Who are these toxic, arrogant, lowlife people and how do we make sure we start a new country separate from their stupid bizarro world?

They can bicker amongst themselves elsewhere separate from a US that respects the rule of law and doesn’t actively aggravate hostilities to make a bad situation worse. Do they not realize their culpability in Floyd’s death? It’s unlikely that Floyd survives even if he is rushed to the hospital immediately, but in the event that he could be, fat fuck fireball and mma dwarf from bad santa are as culpable as any other officer in that scenario for deliberately sewing chaos and hostility.

TheOldZombie | April 4, 2021 at 8:09 pm

“The state’s offering of that same video footage as Exhibit 47 cuts off immediately prior to Chauvin ordering Lane to jump into the ambulance to provide this medical assistance.”

I know if I was a juror and the state showed me video evidence that got cut off and than later the defense showed the rest of the video evidence and I saw and heard Chauvin tell another officer to get in and help Floyd I’d be hard pressed to believe the state on any other matter.

HImmanuelson | April 4, 2021 at 9:46 pm

> For video evidence to be admissible in court there must first be an evidentiary foundation established, definitely tying the video footage to the event in question.

Andrew, does this mean dashcam video from my car if someone hits the car and runs isn’t admissible in court?

    Flatworm in reply to HImmanuelson. | April 5, 2021 at 5:59 am

    I’m pretty sure it means you would have to testify that the footage came from your dashcam, showing the time and place in question, etc.

Will the jury watch the full videos? With careful attention and transcripts?

So Im curious, does anyone believe this is how it went down: DC et. al. see GF is out of control (evidenced by back of car insanity and breaking his nose) and decide that he’s a big guy and must be held down in light of location (active roadway). After 5-6 minutes DC probably realizes the guys dead or unconscious but does not do anything bc to do so would validate curb experts and probably result in a rush by them on him and other officers.

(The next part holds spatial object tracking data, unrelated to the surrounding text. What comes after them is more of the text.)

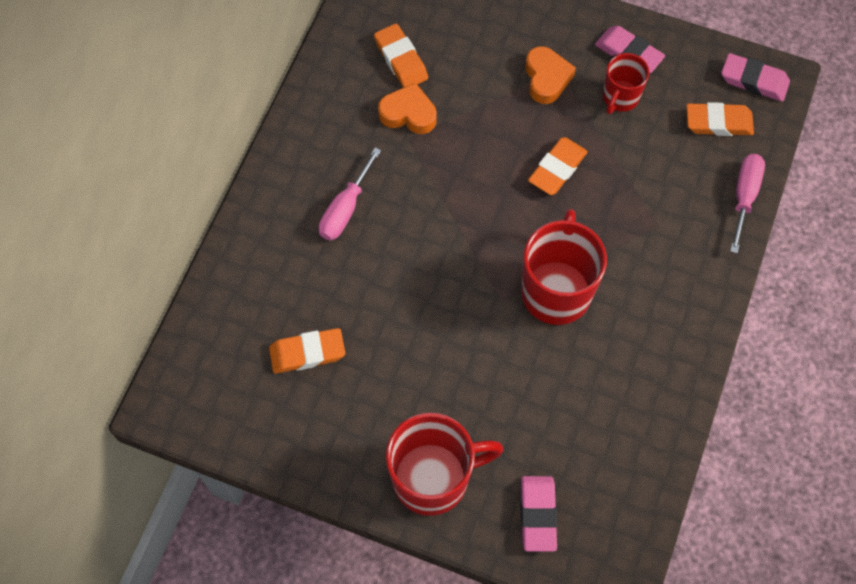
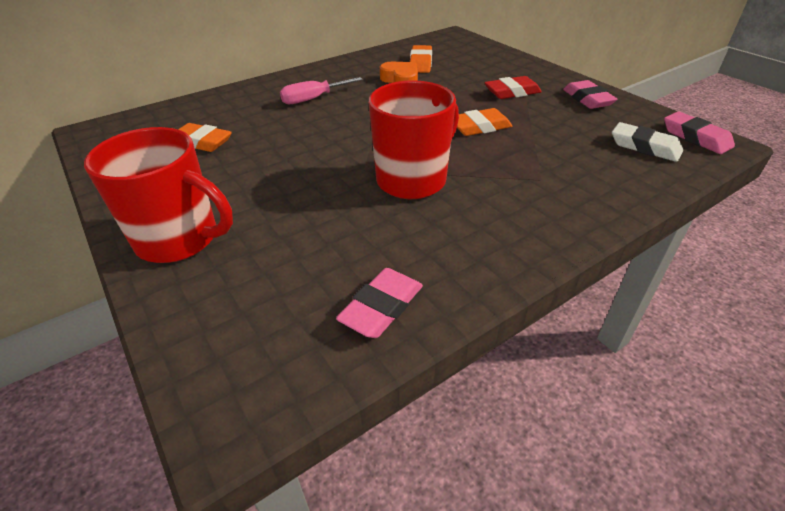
camera: 35 degrees right, 25 degrees down
(538, 514) = (224, 310): pink eraser -> pink eraser (381, 307)
(546, 78) = (512, 92): orange heart -> red eraser
(620, 97) = (563, 113): red mug -> none
(718, 123) = (644, 147): orange eraser -> white eraser
(744, 197) = (643, 191): pink screwdriver -> none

Decides to wait for ambulance (side note, what took them so long?!?!?)

    Char Char Binks in reply to Joeybags4. | April 5, 2021 at 11:12 am

    That’s a reasonable narrative, but unproven.

    I’d like to see DC testify, and explain his reasoning. He has no duty to do so, for sure,, and it may be ordinarily inadvisable, but maybe it’s what he needs to do in this case.

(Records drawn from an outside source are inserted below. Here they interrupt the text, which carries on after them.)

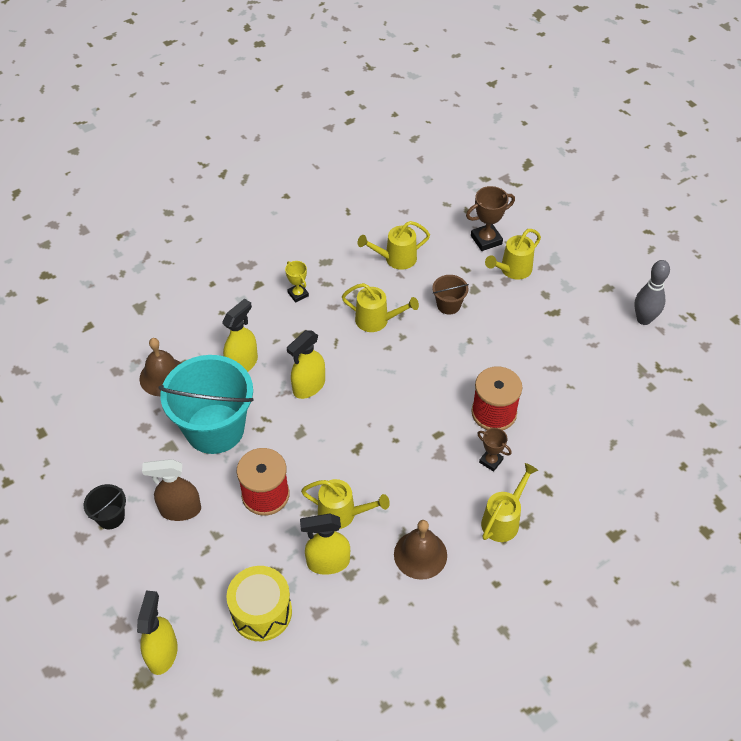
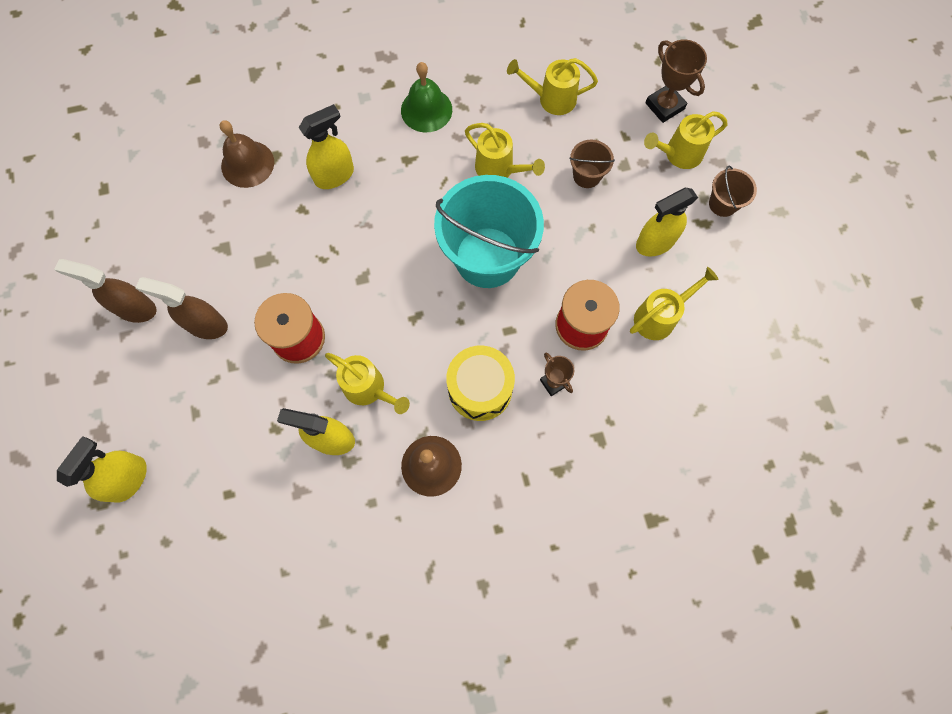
camera: 20 degrees right, 20 degrees up
(110, 517) = (135, 308): black bucket -> brown spray bottle
(215, 428) = (277, 243): turquoise bucket -> turquoise bucket (487, 257)
(261, 612) = (242, 470): yellow drum -> yellow drum (480, 389)
(298, 294) = (426, 110): yellow trophy -> green bell
(308, 386) = (393, 226): yellow spray bottle -> yellow spray bottle (655, 242)
(486, 240) = (664, 106): brown trophy -> brown trophy turned 60 degrees clockwise
(503, 520) = (537, 457): yellow watering can -> yellow watering can (660, 317)
(562, 295) = (723, 204): none -> brown bucket
(644, 319) = (806, 266): grey bowling pin -> none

    Nelson can speak for him, of course, but maybe this jury needs to hear directly from DC It’s unfortunate, and unfair, but it may be reality.

      Joeybags4 in reply to Char Char Binks. | April 5, 2021 at 11:28 am

      I agree. I think its his best bet. The truth will set you free. I am unconvinced that he is guilty BRD of wanting to kill GF. I also dont think State has proven his knee was cause of death. Not one of the LE officers acted with malice IMHO.

        Char Char Binks in reply to Joeybags4. | April 5, 2021 at 12:45 pm


        I wasn’t expecting to get any agreement on this, and I’m not even fully onboard with it myself. The idea just occurred to me, and it seems like DC has to do SOMETHING to work against the stacked deck, but nothing foolish, of course.